For every example Fred offers, I see counter examples where loyal customers cost more to serve: at the bank, customers who frequent the branch often are the most loyal, while they use the most expensive service channel; at the cell phone provider, loyal customers are more likely to get freebies when they renew their contracts, get new phones and want their contacts/pictures/etc. transferred to their new device; don’t BMW aficionados test drive more BMWs more often than non-loyalists?

I see countless examples where loyal customers are more costly to serve. Loyalty is a relationship concept, and that relationship often rests upon a personal connection between the customer – who expects personalized, customized, attentive service – and an employee delivering the service. This means investing more time (i.e. costs) to serve loyal customers, whether it’s because they know the manager by name and want to speak with “the boss,” want their product or service customized in some manner or they simply schmooze more with staff they know. So while there are some clear instances where there is a cost savings companies realize from serving loyal customers, there are as many examples where companies spend more serving and cultivating relationships with loyal customers.

None of this undermines the fundamental argument regarding the economic advantages of loyalty: the additional incremental time spent catering to loyal customers is an investment in the relationship with a positive payoff in boosting customer lifetime value. Once again, Fred and I agree on the overall value of loyalty. But the blind assumption that it costs less to serve loyal customers is a gross over generalization with examples that rub both ways.
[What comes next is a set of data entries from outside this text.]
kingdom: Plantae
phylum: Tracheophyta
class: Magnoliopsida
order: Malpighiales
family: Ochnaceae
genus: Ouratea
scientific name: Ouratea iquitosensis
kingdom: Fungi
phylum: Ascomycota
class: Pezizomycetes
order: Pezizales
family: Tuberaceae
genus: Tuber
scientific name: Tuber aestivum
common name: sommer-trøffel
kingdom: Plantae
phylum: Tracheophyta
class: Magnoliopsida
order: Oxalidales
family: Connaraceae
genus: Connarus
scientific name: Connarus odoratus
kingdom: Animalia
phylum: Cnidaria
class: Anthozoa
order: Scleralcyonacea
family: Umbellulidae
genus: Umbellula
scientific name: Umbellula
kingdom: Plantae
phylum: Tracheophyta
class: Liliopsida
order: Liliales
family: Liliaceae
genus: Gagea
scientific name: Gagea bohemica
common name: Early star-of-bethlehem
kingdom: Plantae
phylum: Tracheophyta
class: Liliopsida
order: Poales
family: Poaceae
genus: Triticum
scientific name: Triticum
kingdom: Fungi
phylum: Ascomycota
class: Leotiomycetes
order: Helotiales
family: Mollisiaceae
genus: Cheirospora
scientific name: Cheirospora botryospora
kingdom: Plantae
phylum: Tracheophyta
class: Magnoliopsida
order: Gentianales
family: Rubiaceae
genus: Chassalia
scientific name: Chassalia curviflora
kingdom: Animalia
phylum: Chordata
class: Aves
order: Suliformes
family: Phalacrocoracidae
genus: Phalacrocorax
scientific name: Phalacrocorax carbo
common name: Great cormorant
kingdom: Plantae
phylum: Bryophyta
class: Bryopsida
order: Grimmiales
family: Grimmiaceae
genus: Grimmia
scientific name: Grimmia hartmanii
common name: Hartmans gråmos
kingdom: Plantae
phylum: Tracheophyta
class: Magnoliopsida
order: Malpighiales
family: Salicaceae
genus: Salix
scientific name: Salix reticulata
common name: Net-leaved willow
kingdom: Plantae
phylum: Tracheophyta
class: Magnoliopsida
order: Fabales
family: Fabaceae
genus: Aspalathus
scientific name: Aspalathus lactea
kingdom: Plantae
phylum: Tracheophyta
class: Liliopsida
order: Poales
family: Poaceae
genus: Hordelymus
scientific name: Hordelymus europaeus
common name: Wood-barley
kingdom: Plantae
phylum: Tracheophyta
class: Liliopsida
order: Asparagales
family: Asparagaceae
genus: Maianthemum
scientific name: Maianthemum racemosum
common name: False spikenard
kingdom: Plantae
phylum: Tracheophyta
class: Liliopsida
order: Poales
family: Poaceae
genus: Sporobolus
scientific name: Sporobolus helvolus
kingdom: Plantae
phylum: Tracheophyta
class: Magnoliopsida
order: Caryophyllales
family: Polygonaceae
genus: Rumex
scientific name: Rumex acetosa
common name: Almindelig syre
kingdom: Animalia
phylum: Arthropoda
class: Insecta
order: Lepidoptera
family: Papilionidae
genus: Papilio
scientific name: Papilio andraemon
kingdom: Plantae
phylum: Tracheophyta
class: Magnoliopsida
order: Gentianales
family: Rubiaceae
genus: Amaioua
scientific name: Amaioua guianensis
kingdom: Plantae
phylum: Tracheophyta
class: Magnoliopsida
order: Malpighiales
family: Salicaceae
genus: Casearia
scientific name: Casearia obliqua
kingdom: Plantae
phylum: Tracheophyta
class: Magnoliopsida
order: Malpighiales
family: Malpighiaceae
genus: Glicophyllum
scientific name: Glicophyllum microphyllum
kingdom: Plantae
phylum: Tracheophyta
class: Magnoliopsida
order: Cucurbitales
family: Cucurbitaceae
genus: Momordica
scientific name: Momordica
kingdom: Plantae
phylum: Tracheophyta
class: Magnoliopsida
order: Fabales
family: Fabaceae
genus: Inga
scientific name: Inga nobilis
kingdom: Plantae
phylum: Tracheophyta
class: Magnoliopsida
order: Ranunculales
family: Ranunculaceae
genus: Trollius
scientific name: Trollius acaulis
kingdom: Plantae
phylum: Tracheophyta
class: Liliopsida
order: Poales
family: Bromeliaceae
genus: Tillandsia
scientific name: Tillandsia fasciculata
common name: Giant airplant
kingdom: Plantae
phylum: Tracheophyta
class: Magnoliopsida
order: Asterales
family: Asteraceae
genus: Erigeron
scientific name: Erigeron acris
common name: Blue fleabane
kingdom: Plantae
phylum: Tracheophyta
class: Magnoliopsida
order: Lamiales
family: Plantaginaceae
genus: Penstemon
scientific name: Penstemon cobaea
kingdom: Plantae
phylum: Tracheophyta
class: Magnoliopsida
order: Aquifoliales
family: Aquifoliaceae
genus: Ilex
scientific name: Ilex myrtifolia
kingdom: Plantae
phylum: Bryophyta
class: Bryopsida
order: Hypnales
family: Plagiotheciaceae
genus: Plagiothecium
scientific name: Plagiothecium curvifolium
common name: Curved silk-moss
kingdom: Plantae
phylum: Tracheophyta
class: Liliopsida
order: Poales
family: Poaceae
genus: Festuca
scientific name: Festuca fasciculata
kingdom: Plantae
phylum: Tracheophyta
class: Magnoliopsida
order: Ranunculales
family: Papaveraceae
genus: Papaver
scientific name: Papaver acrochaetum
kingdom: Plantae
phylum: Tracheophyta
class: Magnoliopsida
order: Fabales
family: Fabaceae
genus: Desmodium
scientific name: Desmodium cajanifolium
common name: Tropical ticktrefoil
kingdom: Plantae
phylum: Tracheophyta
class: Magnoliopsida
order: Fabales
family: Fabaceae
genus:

So when I walk into Starbucks and order myself a “grande white mocha with skim and a dash of raspberry and whipped cream and a tall white mocha with skim, an extra shot, raspberry, hold the whipped” for my wife, without asking any questions or even looking at the menu board, I suppose I have been an efficient customer who costs less to serve. Score one for Fred.



I have never seen Fred challenged on his blanket generalization, so often repeated, that it costs less to serve loyal customers. So, once again, I ask this community to weigh in. Do loyal customers create costs savings, period; or are there sufficient exceptions and counter examples to support my point?

2 COMMENTS

  1. Interesting points here, Howard. Maybe it’s my background in sales, but I’ve always heard that loyal customers cost less to sell to than developing new customers. They also are more likely to refer friends to you, which means additional sales with less effort than finding new ones on your own and having to invest in helping them come to know, like and trust you. There’s one other value that defies economics, that is the emotional satisfaction all of your staff gets from connecting with your repeat customers. That relationship is one of the main reasons repeat customers do come back again and again. In my experience with small business employees, only a fraction rank money as their first or second reason for staying with a company. Job satisfaction and other non-monetary motivators are also important. And anything that keeps your employees happy and motivated cuts down on your real costs of hiring and training.

  2. You raise a good point, John: we should consider the impact of loyal customers on the retention and performance of employees. While it would be very hard to quantify the cost savings that could be attributed to the specific impact loyal customers have on retaining and keeping current employees engaged — thereby reducing the costs of recruiting, training and bringing new people up to speed — those are real costs.